Sixth, the United States has obvious advantages in scientific and technological competitiveness. The main reason for the surge in US technology stocks this year is that a new round of scientific and technological revolution represented by AIGC (generative artificial intelligence) has entered the air, and American companies are once again on the cusp. Nvidia, which has a near-monopoly on the global supply of artificial intelligence computing chips, has seen its shares rise more than 200% this year. Currently, the United States leads the world in most indicators in the field of artificial intelligence.
It is for these six reasons that the US economy has shown great resilience. It is expected that the probability of a deep recession in the current cycle of the US economy is less, and the probability of a soft landing in the economy is rising. If there is downward pressure on the economy next year, the Fed will start cutting interest rates to guard against the risk of a "hard landing" for the economy.
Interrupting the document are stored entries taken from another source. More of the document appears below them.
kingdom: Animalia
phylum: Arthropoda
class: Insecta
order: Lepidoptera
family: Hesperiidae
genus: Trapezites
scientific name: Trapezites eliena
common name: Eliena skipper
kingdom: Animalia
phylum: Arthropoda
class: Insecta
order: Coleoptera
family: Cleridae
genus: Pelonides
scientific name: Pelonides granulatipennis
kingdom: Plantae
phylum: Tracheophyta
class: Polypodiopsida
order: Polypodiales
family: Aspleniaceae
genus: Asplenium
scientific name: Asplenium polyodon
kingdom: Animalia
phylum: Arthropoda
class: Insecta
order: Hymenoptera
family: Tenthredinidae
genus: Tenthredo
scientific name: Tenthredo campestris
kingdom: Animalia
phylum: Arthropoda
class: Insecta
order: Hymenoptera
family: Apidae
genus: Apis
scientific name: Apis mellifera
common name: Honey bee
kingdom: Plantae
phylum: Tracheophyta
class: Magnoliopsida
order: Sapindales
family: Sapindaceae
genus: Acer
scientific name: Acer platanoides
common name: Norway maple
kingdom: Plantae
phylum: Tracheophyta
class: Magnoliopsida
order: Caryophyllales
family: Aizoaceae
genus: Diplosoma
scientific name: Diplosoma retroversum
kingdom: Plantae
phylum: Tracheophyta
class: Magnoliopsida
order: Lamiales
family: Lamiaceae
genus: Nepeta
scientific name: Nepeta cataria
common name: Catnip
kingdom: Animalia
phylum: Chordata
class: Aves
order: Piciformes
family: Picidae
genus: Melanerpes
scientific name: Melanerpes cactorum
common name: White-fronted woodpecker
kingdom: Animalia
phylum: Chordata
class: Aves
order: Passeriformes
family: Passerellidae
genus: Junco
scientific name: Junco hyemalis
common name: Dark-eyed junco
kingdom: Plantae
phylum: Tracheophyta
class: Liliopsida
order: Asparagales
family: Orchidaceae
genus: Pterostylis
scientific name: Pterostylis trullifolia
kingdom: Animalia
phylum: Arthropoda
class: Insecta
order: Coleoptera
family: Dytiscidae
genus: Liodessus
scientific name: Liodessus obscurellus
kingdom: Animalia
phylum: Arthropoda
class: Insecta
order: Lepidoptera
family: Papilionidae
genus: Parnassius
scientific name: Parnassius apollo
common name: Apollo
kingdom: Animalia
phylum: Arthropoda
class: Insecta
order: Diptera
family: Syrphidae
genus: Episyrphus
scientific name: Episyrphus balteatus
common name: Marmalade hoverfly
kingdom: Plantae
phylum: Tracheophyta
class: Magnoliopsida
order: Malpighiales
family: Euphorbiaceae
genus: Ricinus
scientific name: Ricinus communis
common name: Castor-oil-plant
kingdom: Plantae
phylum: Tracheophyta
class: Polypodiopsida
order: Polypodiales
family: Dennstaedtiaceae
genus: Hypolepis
Even a "soft landing" for the U.S. economy does not mean a quick recovery. On the one hand, US inflation will remain high for some time. Even if the Federal Reserve no longer raises interest rates, it is unlikely to cut interest rates soon, and high interest rates will remain for a long time, leading to continued pressure on interest rate sensitive industries, which will drag down economic growth. On the other hand, high interest rates will still affect the stability of small and medium-sized banks in the United States. In the case of rising debt costs, the deposit outflow of the US banking industry continues to continue, while its asset side still has a large "float loss" as the interest rate of Treasury bonds rises. We do not rule out the possibility of another small and medium-sized bank failure crisis in the United States, when the turmoil in financial markets may cause credit to tighten again.